_Problem to work on_.
Rewrite the items as a Markdown table with the columns Row and Line, from the first line of the items through the line containing "89L183 42L168 31L124". Number each line in order and leave out any blank lines.

Collected data entries
################

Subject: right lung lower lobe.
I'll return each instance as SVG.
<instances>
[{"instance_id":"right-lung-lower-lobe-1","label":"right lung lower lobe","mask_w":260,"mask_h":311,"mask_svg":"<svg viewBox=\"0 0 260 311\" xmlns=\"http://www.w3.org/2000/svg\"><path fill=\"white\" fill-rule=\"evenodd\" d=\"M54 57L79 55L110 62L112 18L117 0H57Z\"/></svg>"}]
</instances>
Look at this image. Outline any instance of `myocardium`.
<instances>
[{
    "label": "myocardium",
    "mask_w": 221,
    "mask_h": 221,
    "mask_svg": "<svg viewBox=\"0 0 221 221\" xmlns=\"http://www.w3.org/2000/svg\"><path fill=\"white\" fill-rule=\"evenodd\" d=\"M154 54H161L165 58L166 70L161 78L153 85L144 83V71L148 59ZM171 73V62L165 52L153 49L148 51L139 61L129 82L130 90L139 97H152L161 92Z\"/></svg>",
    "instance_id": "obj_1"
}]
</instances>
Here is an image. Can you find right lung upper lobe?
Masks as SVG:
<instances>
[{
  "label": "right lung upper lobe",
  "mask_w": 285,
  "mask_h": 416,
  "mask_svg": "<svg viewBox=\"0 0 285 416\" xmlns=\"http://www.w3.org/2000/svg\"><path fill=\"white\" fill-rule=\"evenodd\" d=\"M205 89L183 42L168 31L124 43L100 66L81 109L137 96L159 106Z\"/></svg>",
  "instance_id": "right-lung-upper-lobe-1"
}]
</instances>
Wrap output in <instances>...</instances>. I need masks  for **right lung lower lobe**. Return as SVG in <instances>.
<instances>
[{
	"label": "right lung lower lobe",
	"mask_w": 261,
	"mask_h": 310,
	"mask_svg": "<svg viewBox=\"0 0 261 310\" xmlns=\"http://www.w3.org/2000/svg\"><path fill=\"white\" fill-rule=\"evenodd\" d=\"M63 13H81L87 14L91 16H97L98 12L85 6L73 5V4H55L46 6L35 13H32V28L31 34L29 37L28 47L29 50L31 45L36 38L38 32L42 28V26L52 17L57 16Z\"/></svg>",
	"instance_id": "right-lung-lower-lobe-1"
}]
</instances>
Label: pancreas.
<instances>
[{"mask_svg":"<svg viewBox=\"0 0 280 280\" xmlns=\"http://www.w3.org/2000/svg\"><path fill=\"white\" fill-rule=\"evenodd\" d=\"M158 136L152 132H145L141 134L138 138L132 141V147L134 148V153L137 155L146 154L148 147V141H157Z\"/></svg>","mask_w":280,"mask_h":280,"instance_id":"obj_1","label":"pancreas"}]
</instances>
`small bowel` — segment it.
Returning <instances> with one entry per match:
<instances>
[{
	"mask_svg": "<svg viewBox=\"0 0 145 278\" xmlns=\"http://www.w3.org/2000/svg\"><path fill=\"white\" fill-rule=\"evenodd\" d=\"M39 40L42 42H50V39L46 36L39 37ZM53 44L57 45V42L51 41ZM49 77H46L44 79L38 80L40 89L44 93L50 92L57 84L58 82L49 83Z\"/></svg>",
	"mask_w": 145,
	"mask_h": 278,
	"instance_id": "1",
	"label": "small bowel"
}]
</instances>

################

_Response to the task_.
| Row | Line |
|---|---|
| 1 | Subject: right lung lower lobe. |
| 2 | I'll return each instance as SVG. |
| 3 | <instances> |
| 4 | [{"instance_id":"right-lung-lower-lobe-1","label":"right lung lower lobe","mask_w":260,"mask_h":311,"mask_svg":"<svg viewBox=\"0 0 260 311\" xmlns=\"http://www.w3.org/2000/svg\"><path fill=\"white\" fill-rule=\"evenodd\" d=\"M54 57L79 55L110 62L112 18L117 0H57Z\"/></svg>"}] |
| 5 | </instances> |
| 6 | Look at this image. Outline any instance of `myocardium`. |
| 7 | <instances> |
| 8 | [{ |
| 9 |     "label": "myocardium", |
| 10 |     "mask_w": 221, |
| 11 |     "mask_h": 221, |
| 12 |     "mask_svg": "<svg viewBox=\"0 0 221 221\" xmlns=\"http://www.w3.org/2000/svg\"><path fill=\"white\" fill-rule=\"evenodd\" d=\"M154 54H161L165 58L166 70L161 78L153 85L144 83V71L148 59ZM171 73V62L165 52L153 49L148 51L139 61L129 82L130 90L139 97H152L161 92Z\"/></svg>", |
| 13 |     "instance_id": "obj_1" |
| 14 | }] |
| 15 | </instances> |
| 16 | Here is an image. Can you find right lung upper lobe? |
| 17 | Masks as SVG: |
| 18 | <instances> |
| 19 | [{ |
| 20 |   "label": "right lung upper lobe", |
| 21 |   "mask_w": 285, |
| 22 |   "mask_h": 416, |
| 23 |   "mask_svg": "<svg viewBox=\"0 0 285 416\" xmlns=\"http://www.w3.org/2000/svg\"><path fill=\"white\" fill-rule=\"evenodd\" d=\"M205 89L183 42L168 31L124 43L100 66L81 109L137 96L159 106Z\"/></svg>", |